What are the customer rentention strategies presented at Hulu?
#install.packages("gclus")
#install.packages("ggpubr")
#install.packages("tidyverse")
#install.packages("readxl")
library(ggpubr)
## Loading required package: ggplot2
library(tidyverse)
## ── Attaching core tidyverse packages ──────────────────────── tidyverse 2.0.0 ──
## ✔ dplyr 1.1.4 ✔ readr 2.1.5
## ✔ forcats 1.0.0 ✔ stringr 1.5.1
## ✔ lubridate 1.9.3 ✔ tibble 3.2.1
## ✔ purrr 1.0.2 ✔ tidyr 1.3.1
## ── Conflicts ────────────────────────────────────────── tidyverse_conflicts() ──
## ✖ dplyr::filter() masks stats::filter()
## ✖ dplyr::lag() masks stats::lag()
## ℹ Use the conflicted package (<http://conflicted.r-lib.org/>) to force all conflicts to become errors
library(gclus)
## Loading required package: cluster
library(readxl)
###Step 2: Import Netflix data and clean data
rev_df <- read_excel("Hulu excel (2).xlsx")
head(rev_df)
## # A tibble: 6 × 4
## Subs Pricing Revenue Rating
## <dbl> <dbl> <dbl> <dbl>
## 1 25.2 12.0 0.702 0.97
## 2 26.8 12.0 0.792 0.97
## 3 27.9 12.0 0.891 0.97
## 4 28.5 12.0 1.03 0.97
## 5 30.4 12.0 1.01 0.78
## 6 32.1 12.0 1.29 0.91
###Step 3: Summarize the data
summary(rev_df)
## Subs Pricing Revenue Rating
## Min. :25.20 Min. :11.99 Min. :0.702 Min. :0.610
## 1st Qu.:31.68 1st Qu.:11.99 1st Qu.:1.224 1st Qu.:0.760
## Median :42.20 Median :11.99 Median :1.841 Median :0.880
## Mean :39.40 Mean :13.09 Mean :1.787 Mean :0.847
## 3rd Qu.:46.45 3rd Qu.:13.49 3rd Qu.:2.349 3rd Qu.:0.970
## Max. :48.50 Max. :17.99 Max. :2.782 Max. :0.990
Interpretation: On average for Hulu there are 39.4 subscriptions, with prices ranging from $11.99 - $17.99, and the revenue averaging around $1.79. Customer ratings are low, with a mean of 0.85 and a maximum of 0.99, saying that while subscription count and revenue have moderate variability, customer satisfaction remains stable
pairs(~ Subs + Revenue + Pricing + Rating, data = rev_df)

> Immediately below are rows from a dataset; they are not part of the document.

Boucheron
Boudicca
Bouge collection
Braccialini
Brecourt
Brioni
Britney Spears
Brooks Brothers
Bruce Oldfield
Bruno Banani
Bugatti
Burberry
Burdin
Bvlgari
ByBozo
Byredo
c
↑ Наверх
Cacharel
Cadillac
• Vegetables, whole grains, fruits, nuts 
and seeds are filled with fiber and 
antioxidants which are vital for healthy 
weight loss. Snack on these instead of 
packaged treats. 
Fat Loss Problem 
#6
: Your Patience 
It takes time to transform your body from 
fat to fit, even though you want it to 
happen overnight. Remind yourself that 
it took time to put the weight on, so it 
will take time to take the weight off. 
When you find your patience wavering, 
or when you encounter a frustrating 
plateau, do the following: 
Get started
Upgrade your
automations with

Interpretation: The correlation matrix shows that subscriptions and revenue have a strong positive relationship by (0.99), indicating that as subscriptions increase, revenue also increases significantly.Ratings also show weak negative correlations with all other variables, suggesting that customer satisfaction (ratings) is not strongly correlated to subscription numbers, pricing, or revenue.
corr <- cor(rev_df)
corr
## Subs Pricing Revenue Rating
## Subs 1.0000000 0.6952897 0.9858598 -0.4417660
## Pricing 0.6952897 1.0000000 0.7879706 -0.2068254
## Revenue 0.9858598 0.7879706 1.0000000 -0.3899287
## Rating -0.4417660 -0.2068254 -0.3899287 1.0000000
Interpretation: The residuals show a range from -1.71 - 1.10, with the majority of values clustered around 0, showing that the model's predictions are fairly close to the actual values.

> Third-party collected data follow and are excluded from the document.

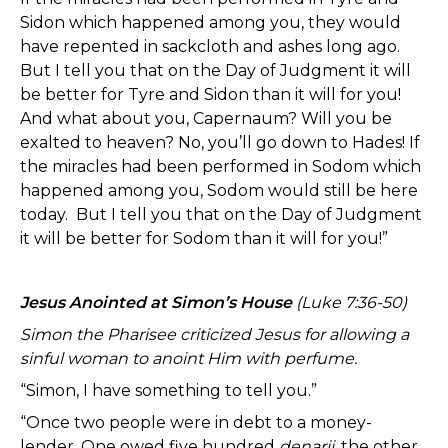
Sidon which happened among you, they would
have repented in sackcloth and ashes long ago.
But I tell you that on the Day of Judgment it will
be better for Tyre and Sidon than it will for you!
And what about you, Capernaum? Will you be
exalted to heaven? No, you’ll go down to Hades! If
the miracles had been performed in Sodom which
happened among you, Sodom would still be here
today. But I tell you that on the Day of Judgment
it will be better for Sodom than it will for you!”
Jesus Anointed at Simon’s House
(Luke 7:36-50)
Simon the Pharisee criticized Jesus for allowing a
sinful woman to anoint Him with perfume.
“Simon, I have something to tell you.”
“Once two people were in debt to a money-
lender. One owed five hundred
denarii
, the other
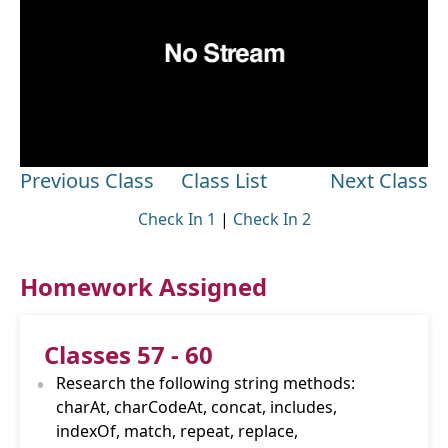
Previous Class
Class List
Next Class
Check In 1
|
Check In 2
Homework Assigned
Classes 57 - 60
•
Research the following string methods:
charAt, charCodeAt, concat, includes,
indexOf, match, repeat, replace,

model <- lm(Subs ~ Revenue + Pricing + Rating, data = rev_df)
summary(model)
##
## Call:
## lm(formula = Subs ~ Revenue + Pricing + Rating, data = rev_df)
##
## Residuals:
## Min 1Q Median 3Q Max
## -1.7149 -0.3920 0.1116 0.5398 1.1043
##
## Coefficients:
## Estimate Std. Error t value Pr(>|t|)
## (Intercept) 30.4357 2.3517 12.942 6.83e-10 ***
## Revenue 13.8194 0.5085 27.177 8.10e-15 ***
## Pricing -1.0191 0.1958 -5.205 8.68e-05 ***
## Rating -2.8333 1.7022 -1.665 0.115
## ---
## Signif. codes: 0 '***' 0.001 '**' 0.01 '*' 0.05 '.' 0.1 ' ' 1
##
## Residual standard error: 0.8539 on 16 degrees of freedom
## Multiple R-squared: 0.991, Adjusted R-squared: 0.9893
## F-statistic: 588.1 on 3 and 16 DF, p-value: < 2.2e-16
Interpretation: The regression analysis shows that Revenue has a strong positive relationship with the dependent variable (p-value < 0.001), while Pricing has a significant negative impact (p-value < 0.001). However, Rating is not statistically significant (p-value = 0.115), suggesting it has little effect on the outcome. The model explains 99.1% of the variance (R-squared = 0.991), indicating a very strong fit.